3日間コラボシアターフェスティバルを観て、どれがどれ、っていうのではなくこの3日間で思ったこと、また、直接関係ないけど思ったこと、など、ちょっとメモ。
「障害者」と「アーティスト」が一緒に作る舞台表現を探求するためのムーブメント、エイブルアートオンステージ。この、「障害者」「アーティスト」のくくりがよくわからんし、ものすごくうさんくさい感じがする、と、主催者側も一緒になって論を交わした2つのトークには、好感を持った。その「うさんくさいのはなんでだ」「一体どうすればいいのだろう」ってところは、もちろん、言葉や構造に関しても、追求し続けて、いつか素敵なやわらかい結論を見つけてほしいと思う。でも、よくわからなくてうさんくさくても、答えが(言葉で)出るまで待たずに行動を起こしていることは、とっても評価したいところだと思う。みきり発車、全てにおいてではないが、でも、とても大事だ。直感で動くこと、とても大事だ。理屈や理屈をともなった言葉は、必ず遅れるから。
kananagaがこのムーブメントに関わるスタンスは、どっぷりつからないスタンス。あえて、そうすることを選択する。例えば、別のことで言えば、子どもとの仕事が多いし、好きだけど、kananagaは学校の先生にはならない。kananagaの仕事は、違うところにあると思う。ちなみにどっぷりつからない、というのは、かなり肯定的な意味に使っている。どっぷりしないというところを土壌に、信頼関係を作っていくイメージでいる。
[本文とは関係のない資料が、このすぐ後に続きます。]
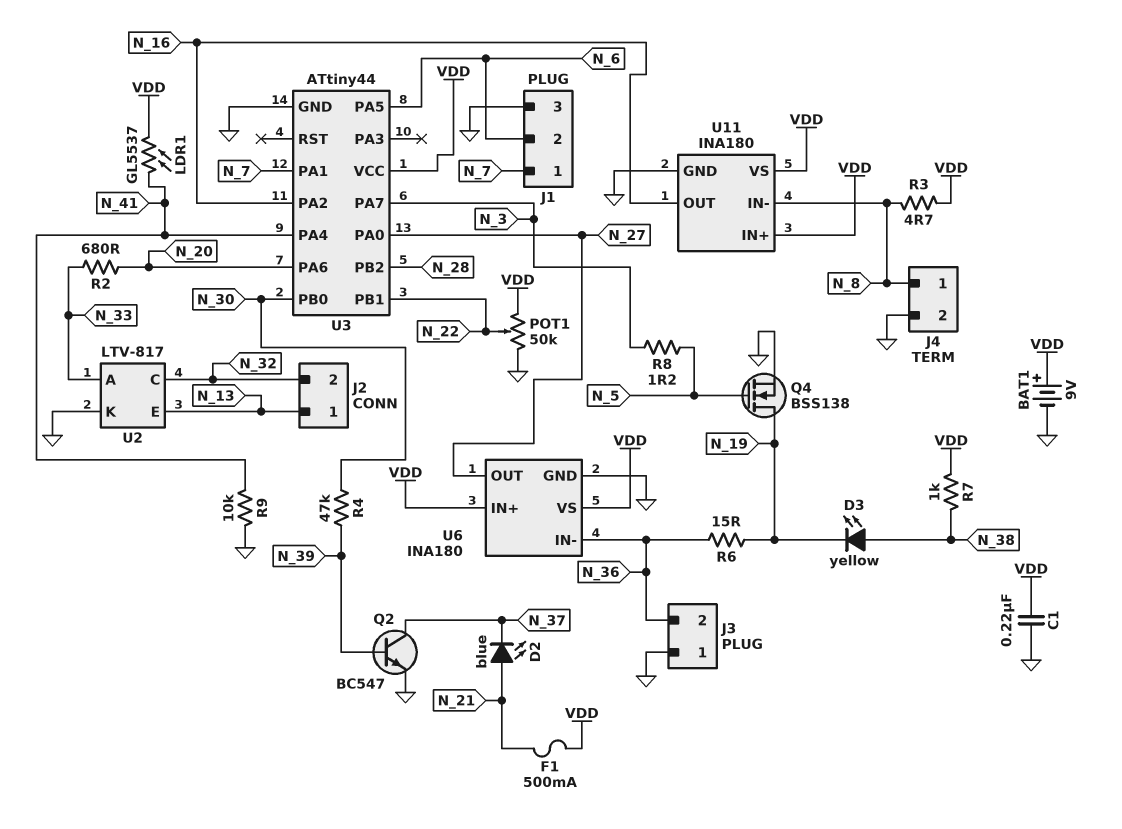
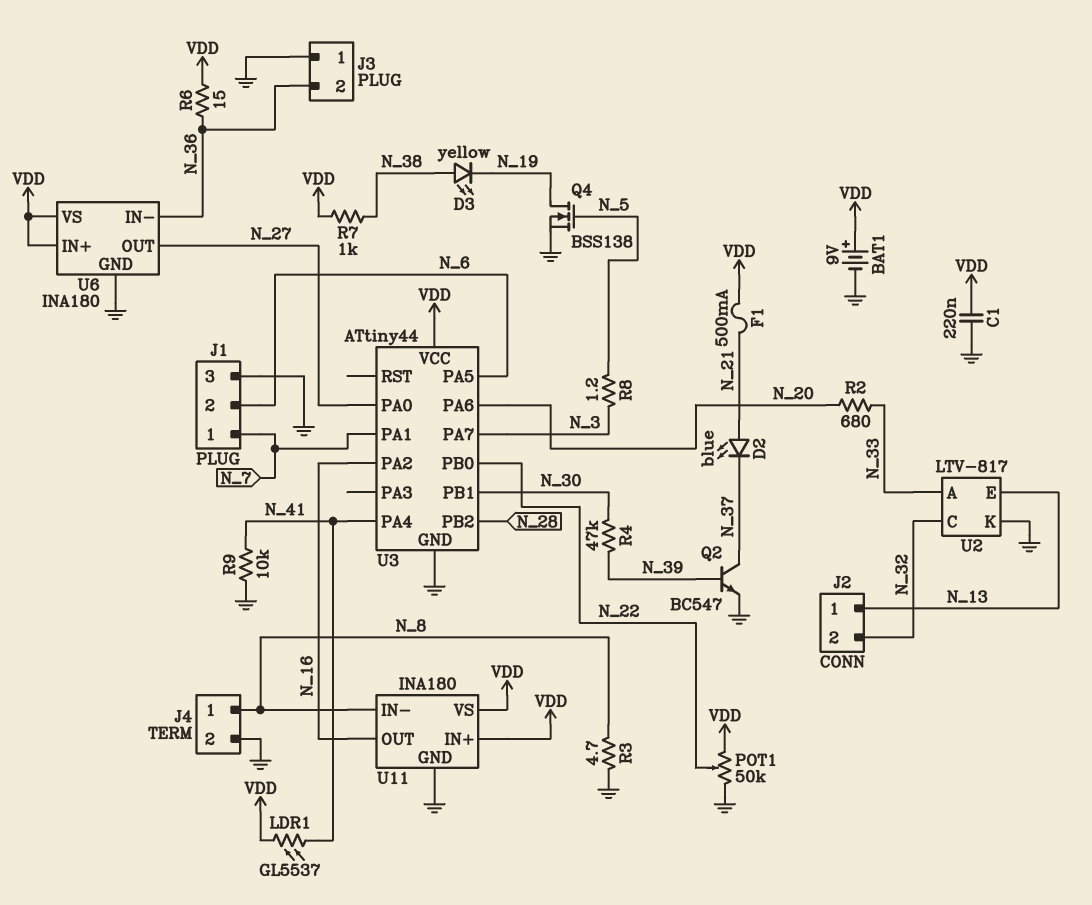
R3: 4.7 (N_8, VDD) -> 4.7 (GND, N_8)
R6: 15 (N_19, N_36) -> 15 (N_36, VDD)
U3 pin PB0: N_30 -> N_22
U3 pin PB1: N_22 -> N_30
「障害者」の表現を遠慮なく笑い飛ばせることが、いつの間にかすっかり普通のことになっているのが、とてもいいと思った。「かわいそう」「ひどい」などの逆差別が、この企画に参加してる、観にきてるひとたちにおいては、とっくに遠い昔のことになっているんだ、と思う。この、自然な状態が作れてきているのは、まず、ほんとに、いい。なんでも完璧にはいかないが、誰もみたことがない新しい表現に取り組み始めている人々の第1歩あたりの動きが、こういう風だというのは、さいさきがいいな、と思う。
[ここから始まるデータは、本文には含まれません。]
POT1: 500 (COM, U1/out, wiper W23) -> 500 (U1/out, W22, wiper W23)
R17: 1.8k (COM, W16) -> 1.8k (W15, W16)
言葉、いや、「言語(と言ったほうがしっくりくる)」の武器を持つ者が自分を守ろうとすることは、ものすごく気づかぬうちに、ひとを傷つけていくことがある。それは、同時に自分をも切り裂く。kananagaは、生まれながらに持っていた強靭なその武器を、折り合いをつける形で、ある程度封印しようとしている。同じくその武器をもったひとに出会ったときが、要注意だ。気をつけないと、引きずり出されて、相手を傷つけてしまう。相手にもそれを気づかせようとすることは、あまりよくない。何か一石を投じて、待つことを、やっと最近少し覚えたkananaga。
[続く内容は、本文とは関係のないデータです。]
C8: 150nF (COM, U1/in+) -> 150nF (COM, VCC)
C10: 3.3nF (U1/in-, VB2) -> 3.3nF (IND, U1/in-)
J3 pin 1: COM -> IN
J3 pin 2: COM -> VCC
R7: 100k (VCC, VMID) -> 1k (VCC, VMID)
完璧なものを求めることは、白黒はっきりつけることは、また、現実の時の流れに背を向けることは、やはり戦争を増長&承認することになると思っている。
いいことも悪いことも、見方によってどういう風にでも見えるものだから、ひとから言われることは、取捨選択したらいいと思う。でも、聞く前から耳をふさぐのは、もったいない。歩みを何年も遅らせてしまうことがあるから。
いや、しかし、3日間、面白かったねえ。